EN FR
EN FR


Section: Research Program

Personalizable Privacy-Aware Distributed Systems

On-line services are increasingly moving towards an in-depth analysis of user data, with the objective of providing ever better personalization. But in doing so, personalized on-line services inevitably pose risks to the privacy of users. Eliminating, or even reducing these risks raises important challenges caused by the inherent trade-off between the level of personalization users wish to achieve, and the amount of information they are willing to reveal about themselves (explicitly or through the many implicit sources of digital information such as smart homes, smart cars, and IoT environments).
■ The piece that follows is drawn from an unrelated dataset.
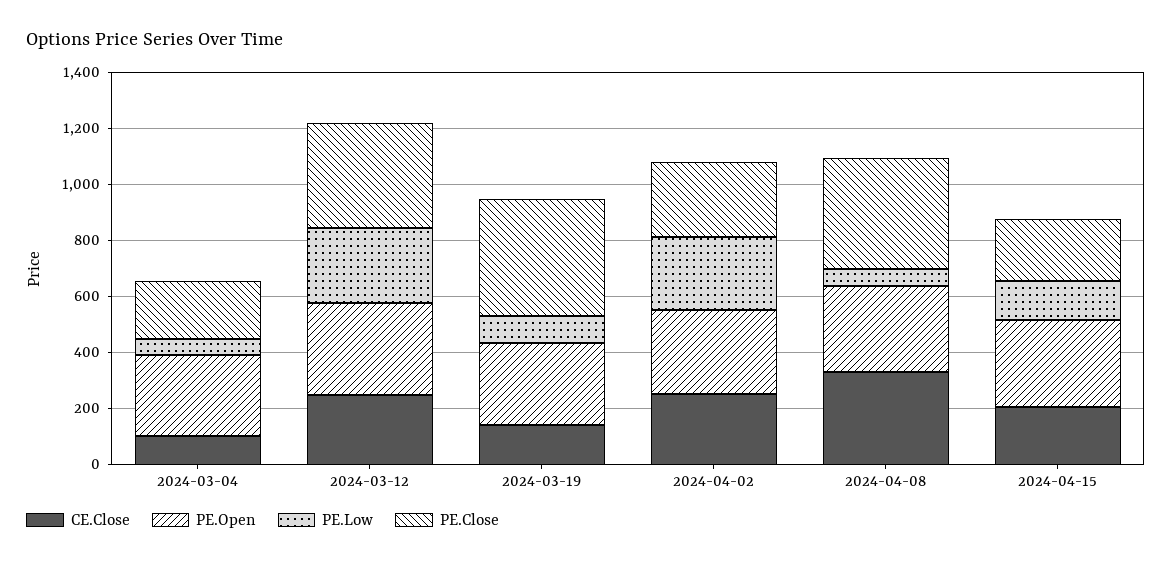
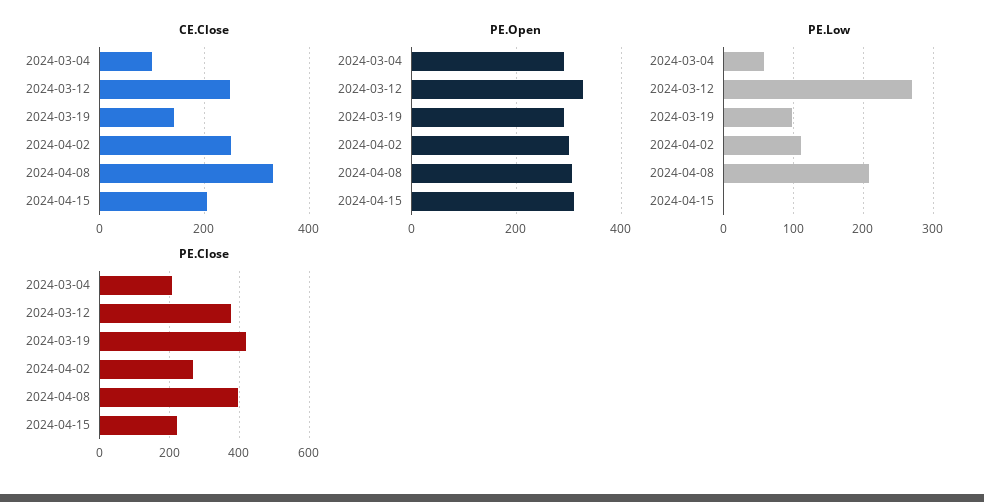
PE.Low, 2024-04-02: 250 -> 110
PE.Low, 2024-04-08: 50 -> 210
PE.Low, 2024-04-15: 150 -> 0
At a general level, we would like to address these challenges through protocols that can provide access to unprecedented amounts of data coming from sensors, users, and documents published by users, while protecting the privacy of individuals and data sources. To this end, we plan to rely on our experience in the context of distributed systems, recommender systems, and privacy, as well as in our collaborations with experts in neighboring fields such as machine learning, and security. In particular, we aim to explore different privacy-utility tradeoffs that make it possible to provide differentiated levels of privacy guarantees depending on the context associated with data, on the users that provide the data, and on those that access it. Our research targets the general goal of privacy-preserving decentralized learning, with applications in different contexts such as user-oriented applications, and the Internet-of-Things (IoT).

Privacy-preserving decentralized learning

Personalization and recommendation can be seen as a specific case of general machine learning. Production-grade recommenders and personalizers typically centralize and process the available data in one location (a data-center, a cloud service). This is highly problematic, as it endangers the privacy of users, while hampering the analysis of datasets subject to privacy constraints that are held by multiple independent organizations (such as health records). A decentralized approach to machine learning appears as a promising candidate to overcome these weaknesses: if each user or participating organization keeps its data, while only exchanging gradient or model information, privacy leaks seem less likely to occur.

In some cases, decentralized learning may be achieved through relatively simple adaptations of existing centralized models, for instance by defining alternative learning models that may be more easily decentralized. But in all cases, processing growing amounts of information calls for high-performance algorithms and middleware that can handle diverse storage and computation resources, in the presence of dynamic and privacy-sensitive data. To reach this objective, we will therefore leverage our work in distributed and privacy-preserving algorithms and middleware  [51], [53], [54] as well as the results of our work on large-scale hybrid architectures in Objective 1.

Personalization in user-oriented applications

As a first application perspective, we plan to design tools that exploit decentralized analytics to enhance user-centric personalized applications. As we observed above, such applications exhibit an inherent trade-off between personalization quality and privacy preservation. The most obvious goal in this direction consists in designing algorithms that can achieve high levels of personalization while protecting sensitive user information. But an equally important one consists in personalizing the trade-off itself by adapting the quality of the personalization provided to a user to his/her willingness to expose information. This, like other desirable behaviors, appears at odds with the way current systems work. For example, a user of a recommender system that does not reveal his/her profile information penalizes other users causing them to receive less accurate recommendations. We would like to mitigate this situation by means of protocols that reward users for sharing information. On the one hand, we plan to take inspiration from protocols for free-riding avoidance in peer-to-peer systems  [55], [60]. On the other hand, we will consider blockchains as a tool for tracking and rewarding data contributions. Ultimately, we aim at enabling users to configure the level of privacy and personalization they wish to experience.

Privacy preserving decentralized aggregation

As a second setting we would like to consider target applications running on constrained devices like in the Internet-of-Things (IoT). This setting makes it particularly important to operate on decentralized data in a light-weight privacy-preserving manner, and further highlights the synergy between this objective and Objective 1. For example, we plan to provide data subjects with the possibility to store and manage their data locally on their own devices, without having to rely on third-party managers or aggregators, but possibly storing less private information or results in the cloud. Using this strategy, we intend to design protocols that enable users themselves, or third-party companies to query distributed data in aggregate form, or to run data analytics processes on a distributed set of data repositories, thereby gathering knowledge without violating the privacy of other users. For example, we have started working on the problem of computing an aggregate function over a subset of the data in a distributed setting. This involves two major steps: selection and aggregation. With respect to selection, we envision defining a decentralized data-selection operation that can apply a selection predicate without violating privacy constraints. With respect to aggregation, we will continue our investigation of lightweight protocols that can provide privacy with limited computational complexity  [45].